Cette sombre conne n'a toujours pas daigné décrocher le sien pour enfin donner une réponse. Et si, comme hier, elle est toujours chez elle avec le dos coincé au lieu d'être au boulot, elle n'a pas non plus jugé utile de prévenir ses collègues de se charger de contacter les postulants. La vie et le temps sont en suspens. Encore envoyé deux ou trois cv aujourd'hui, entre les courses et le plan de midi, mais aucun intérêt. Simple réflexe. Aucune motivation pour les places en question. Tout est figé. Cristallisé. Pétrifié par l'angoisse, l'attente, la peur d'un putain de nouvel échec à ajouter à une liste déjà bien trop longue. Victimisation ? Que les donneurs de leçons arrêtent de me faire chier avec ce genre de concept à deux balles ! C'était peut-être confortable il y a des années, mais aujourd'hui, ce n'est tout simplement plus tenable. Depuis déjà longtemps. J'ai l'impression d'être au fond de l'eau, et retenu au fond. Comme le garçon dans 'Sæglópur'. Et de tenter en vain de remonter à la surface sans y arriver. Sauf que l'homme-grenouille n'arrive pas. Ou encore la sensation d'être prisonnier d'un lieu dont les parois ne cèdent pas. Comme si je tentais de briser de l'intérieur la coquille d'un œuf qui résiste à tous les coups que je lui donne.
J'ai besoin de respirer.
Je suffoque.
J'asphyxie.
J'étouffe.
Encore une fois.
Toujours.
Encore.
16/10/07 - 17:28
Sois courageux.
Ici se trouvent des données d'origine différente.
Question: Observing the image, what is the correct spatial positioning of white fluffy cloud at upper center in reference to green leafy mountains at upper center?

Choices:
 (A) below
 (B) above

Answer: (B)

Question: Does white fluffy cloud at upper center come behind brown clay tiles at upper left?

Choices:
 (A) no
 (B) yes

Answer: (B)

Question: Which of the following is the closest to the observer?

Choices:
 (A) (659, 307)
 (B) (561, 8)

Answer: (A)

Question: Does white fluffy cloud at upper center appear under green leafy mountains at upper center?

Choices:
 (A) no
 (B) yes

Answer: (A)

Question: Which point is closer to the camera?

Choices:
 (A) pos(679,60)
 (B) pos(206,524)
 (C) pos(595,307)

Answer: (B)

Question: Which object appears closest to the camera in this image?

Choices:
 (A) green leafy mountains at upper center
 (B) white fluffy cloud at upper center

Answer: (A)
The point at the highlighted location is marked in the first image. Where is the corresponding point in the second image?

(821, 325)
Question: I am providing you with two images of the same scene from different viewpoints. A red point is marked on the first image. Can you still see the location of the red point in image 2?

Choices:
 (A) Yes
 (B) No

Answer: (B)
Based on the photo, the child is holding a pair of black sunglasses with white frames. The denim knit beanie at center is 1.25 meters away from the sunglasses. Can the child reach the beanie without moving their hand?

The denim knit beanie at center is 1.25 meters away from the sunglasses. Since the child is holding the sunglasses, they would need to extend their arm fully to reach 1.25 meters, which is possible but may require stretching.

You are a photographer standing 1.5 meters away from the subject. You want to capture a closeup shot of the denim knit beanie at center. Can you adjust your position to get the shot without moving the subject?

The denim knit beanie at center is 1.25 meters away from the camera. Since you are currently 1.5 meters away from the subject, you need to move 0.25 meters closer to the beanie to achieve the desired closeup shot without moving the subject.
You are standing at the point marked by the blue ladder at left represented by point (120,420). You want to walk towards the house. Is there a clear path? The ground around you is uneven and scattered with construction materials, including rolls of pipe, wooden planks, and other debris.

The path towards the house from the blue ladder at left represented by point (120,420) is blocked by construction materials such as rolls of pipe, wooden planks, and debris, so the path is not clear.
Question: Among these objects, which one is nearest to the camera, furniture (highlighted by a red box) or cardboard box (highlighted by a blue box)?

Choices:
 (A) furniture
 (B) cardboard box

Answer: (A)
Je sais que c'est bête et apparemment facile à dire de l'extérieur, mais sois patient, n'enterre pas ta force et tes élans, ne les laisse pas être enterrés par un système et par des gens. Tu n'es retenu par rien; tu n'es pas au fond de l'eau. Tu fais ta vie et tu la fais bien. Le reste va sourire. Forcément.